In its short 300 year history, the stroller has come a long way. In fact, prior to the 1700’s, the go-to mode of transportation for a baby was a hip. That all changed in 1733 when the Duke of Devonshire asked a well-known garden architect, William Kent, to build a means of transportation that would amuse his children. In response, Kent designed a shell shaped basket on wheels in which the children could sit. Equipped with a harness so it could be pulled by a goat or small pony, and springs so the Duke’s children could ride in comfort, the first “baby carriage” was born.
The First Carriages
In an Age of Enlightenment version of “Keeping up with the Joneses,” when other wealthy parents saw the Duke’s new contraption, they rushed to have replicas built for their own children. However, the cost associated with doing so was hefty, and therefore the baby carriage quickly became a symbol of status and wealth.
Over the next several years, a number of modifications were made to the baby carriage’s design, the most notable being the addition of handles so parents could push their children instead of relying on goats to pull them. Clearly, this new design went over well with Queen Victoria, who, in the 1840’s, bought three carriages from Hitchings Baby Stores of Ludgate Hill. And, just as if it were Victoria Beckham purchasing a stroller today, once Queen Victoria bought her carriages, anybody who was anybody rushed to buy their own. Anybody with money to spend, of course.
Time for a Change
In addition to the fact that they were exceptionally expensive, the problem with the baby carriages of the time was that they were too tall and unstable to be safe. They also had solid axles that limited wheel movement (the front two wheels moved together, as did the back two). But over the next several years, a variety of design modifications and upgrades were made. One such modification is credited to a man named William H. Richardson, who on June 18, 1889 submitted an idea to a Baltimore patent office for a baby carriage that used a special joint allowing for the bassinet to be turned to face the operator, or away from the operator as in conventional carriages of the day. Richardson also made some significant improvements to mobility by creating axles that allowed for each of the carriage’s four wheels to turn independently.
The Market Opens
Fast forward thirty years to the post WWI baby boom of 1920. The massive increase in births in such a short period of time dramatically opened the market for baby carriages for all income levels and classes, and drew attention to the issue of safety for the first time. Over the next several years, footbrakes became standard, baskets were deepened so children would have a harder time getting out of them, and the carriages themselves were designed lower to the ground, so if a child did happen to fall/jump/escape their basket, they wouldn’t have quite so far to fall.

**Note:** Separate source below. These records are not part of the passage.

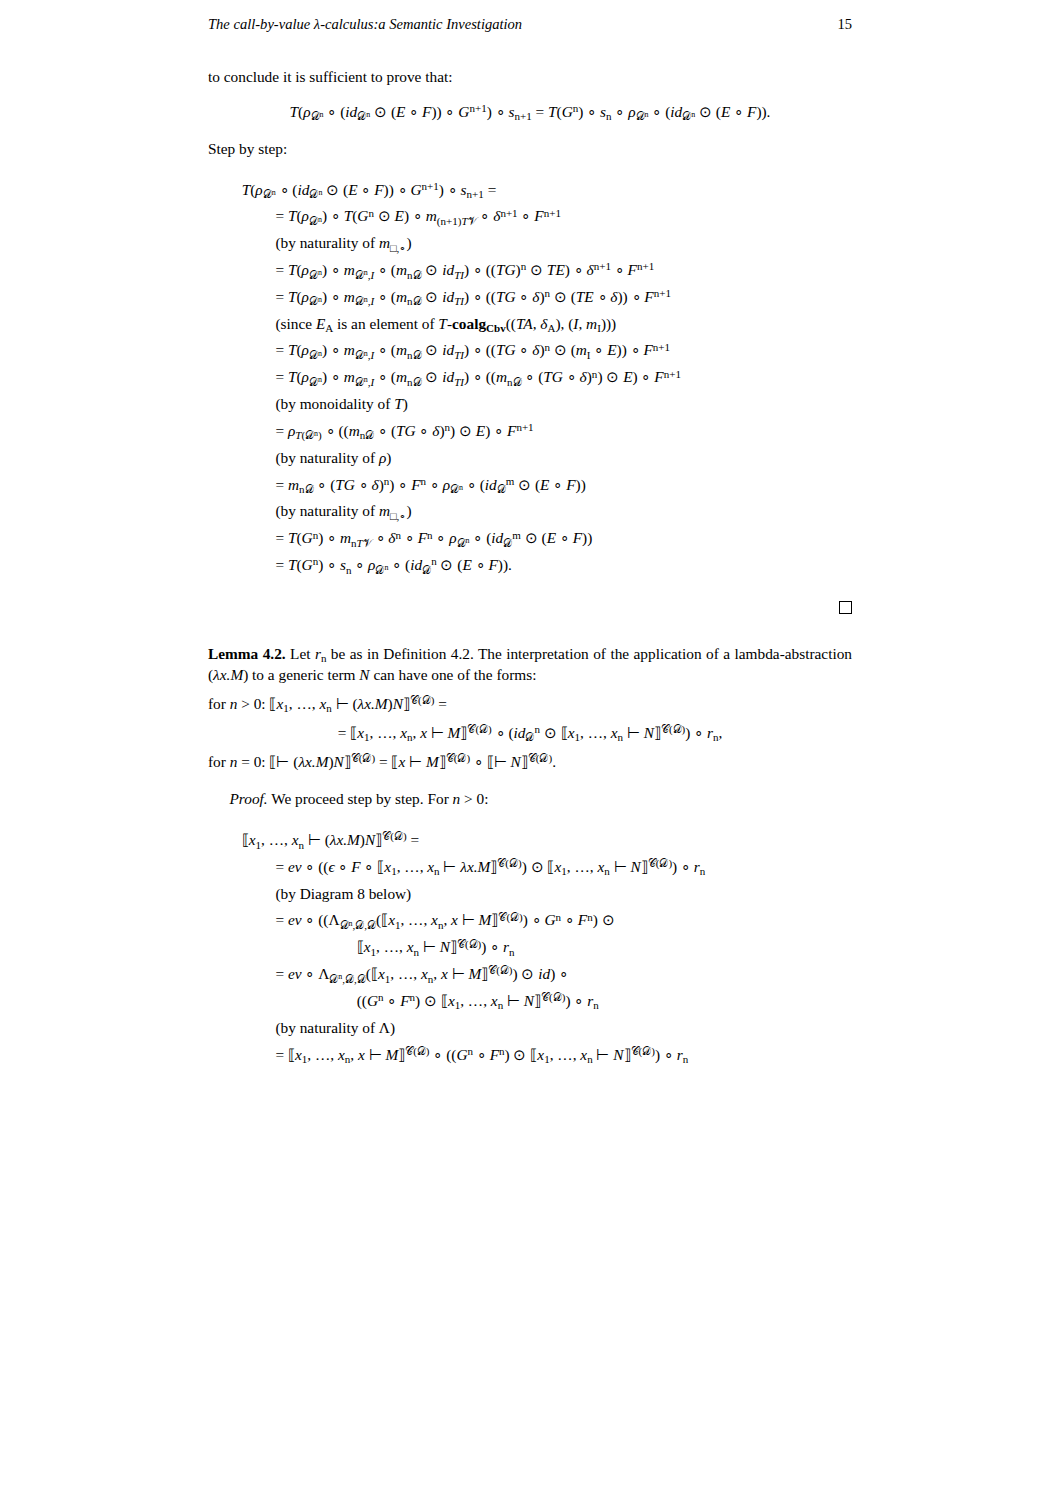The call-by-value λ-calculus:a Semantic Investigation 15
to conclude it is sufficient to prove that:
T(ρ𝒟n ∘ (id 𝒟n ⊙ (E ∘ F)) ∘ Gn+1) ∘ sn+1 = T(Gn) ∘ sn ∘ ρ𝒟n ∘ (id 𝒟n ⊙ (E ∘ F)).
Step by step:
T(ρ𝒟n ∘ (id 𝒟n ⊙ (E ∘ F)) ∘ Gn+1) ∘ sn+1 = = T(ρ𝒟n) ∘ T(Gn ⊙ E) ∘ m(n+1)T𝒱 ∘ δn+1 ∘ Fn+1 (by naturality of m□,∘) = T(ρ𝒟n) ∘ m𝒟n,I ∘ (mn𝒟 ⊙ id TI) ∘ ((TG)n ⊙ TE) ∘ δn+1 ∘ Fn+1 = T(ρ𝒟n) ∘ m𝒟n,I ∘ (mn𝒟 ⊙ id TI) ∘ ((TG ∘ δ)n ⊙ (TE ∘ δ)) ∘ Fn+1 (since EA is an element of T-coalg Cbv((TA, δA), (I, mI))) = T(ρ𝒟n) ∘ m𝒟n,I ∘ (mn𝒟 ⊙ id TI) ∘ ((TG ∘ δ)n ⊙ (mI ∘ E)) ∘ Fn+1 = T(ρ𝒟n) ∘ m𝒟n,I ∘ (mn𝒟 ⊙ id TI) ∘ ((mn𝒟 ∘ (TG ∘ δ)n) ⊙ E) ∘ Fn+1 (by monoidality of T) = ρT(𝒟n) ∘ ((mn𝒟 ∘ (TG ∘ δ)n) ⊙ E) ∘ Fn+1 (by naturality of ρ) = mn𝒟 ∘ (TG ∘ δ)n) ∘ Fn ∘ ρ𝒟n ∘ (id 𝒟m ⊙ (E ∘ F)) (by naturality of m□,∘) = T(Gn) ∘ mnT𝒱 ∘ δn ∘ Fn ∘ ρ𝒟n ∘ (id 𝒟m ⊙ (E ∘ F)) = T(Gn) ∘ sn ∘ ρ𝒟n ∘ (id 𝒟n ⊙ (E ∘ F)).
Lemma 4.2. Let rn be as in Definition 4.2. The interpretation of the application of a lambda-abstraction (λx.M) to a generic term N can have one of the forms:
for n > 0: ⟦x 1, …, xn ⊢ (λx.M)N⟧𝒞(𝒟) =
= ⟦x 1, …, xn, x ⊢ M⟧𝒞(𝒟) ∘ (id 𝒟n ⊙ ⟦x 1, …, xn ⊢ N⟧𝒞(𝒟)) ∘ rn,
for n = 0: ⟦⊢ (λx.M)N⟧𝒞(𝒟) = ⟦x ⊢ M⟧𝒞(𝒟) ∘ ⟦⊢ N⟧𝒞(𝒟).
Proof. We proceed step by step. For n > 0:
⟦x 1, …, xn ⊢ (λx.M)N⟧𝒞(𝒟) = = ev ∘ ((ϵ ∘ F ∘ ⟦x 1, …, xn ⊢ λx.M⟧𝒞(𝒟)) ⊙ ⟦x 1, …, xn ⊢ N⟧𝒞(𝒟)) ∘ rn (by Diagram 8 below) = ev ∘ ((Λ𝒟n,𝒟,𝒟(⟦x 1, …, xn, x ⊢ M⟧𝒞(𝒟)) ∘ Gn ∘ Fn) ⊙ ⟦x 1, …, xn ⊢ N⟧𝒞(𝒟)) ∘ rn = ev ∘ Λ𝒟n,𝒟,𝒟(⟦x 1, …, xn, x ⊢ M⟧𝒞(𝒟)) ⊙ id) ∘ ((Gn ∘ Fn) ⊙ ⟦x 1, …, xn ⊢ N⟧𝒞(𝒟)) ∘ rn (by naturality of Λ) = ⟦x 1, …, xn, x ⊢ M⟧𝒞(𝒟) ∘ ((Gn ∘ Fn) ⊙ ⟦x 1, …, xn ⊢ N⟧𝒞(𝒟)) ∘ rn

Rubber and plastic began replacing the old school wicker and wood models, wheels increased in size, and chrome also became more prevalent, replacing brass and other metals used in earlier years. By the early 1950’s cheaper materials and safer designs made a baby carriage an affordable must-have for every new parent. But they weren’t perfect.
The Stroller As We Know It
The collapsible modern strollers we see in stores today are the brainchild of aeronautical engineer and test pilot Owen Maclaren. Just like many inspirational invention stories, Maclaren’s idea to create a carriage that was compact and lightweight was sparked by a desire to fix the problem of a loved one. In Maclaren’s case, it was his daughter’s complaints about a recent trip from the US to Britain and how cumbersome her baby’s carriage was to tote around that led him to use his knowledge of airplane manifolds to forever change the baby carriage world. In 1965, he designed the “umbrella stroller” – the first true baby “buggy” that used a light-weight aluminum frame that had amazing load bearing capabilities, could fold down into a compact size, and was safe enough for even his grandchildren to ride in.
Aspects of Maclaren’s innovative designs are still seen in the majority of strollers on the market today. However, while the basics remain the same, these days purchasing a stroller has less to do with safety and structure—those come standard—and a lot more to do with lifestyle and fashion.
In 1980, Phil Baechler invented the jogging stroller after he became increasingly frustrated with trying to run and push his son simultaneously. Now, jogging strollers are the go-to for active parents. For those parents looking for even more manoeuvrability, there are all-terrain strollers, which are easier to steer than jogging strollers, making them equally suited for the outdoors and the mall.
There are also combo strollers. Consisting of a toddler stroller base and coordinating infant bassinet, combo strollers work from infancy through to toddlerhood. And of course, there are bike trailers (in which I have seen Vancouverites tote their munchkin sized dogs), which are perfect for parents who want to take their children along for their bike rides, but want something a little safer than a child bicycle seat.
No matter what your lifestyle, there is a stroller out there to suit your needs; and you can be sure to find one with the added accessories you need and the colour you want as well. You need a cup holder and want pink polka dots? No problem! You have twins and like to jog? No problem!
Strollers really have come a long way, baby.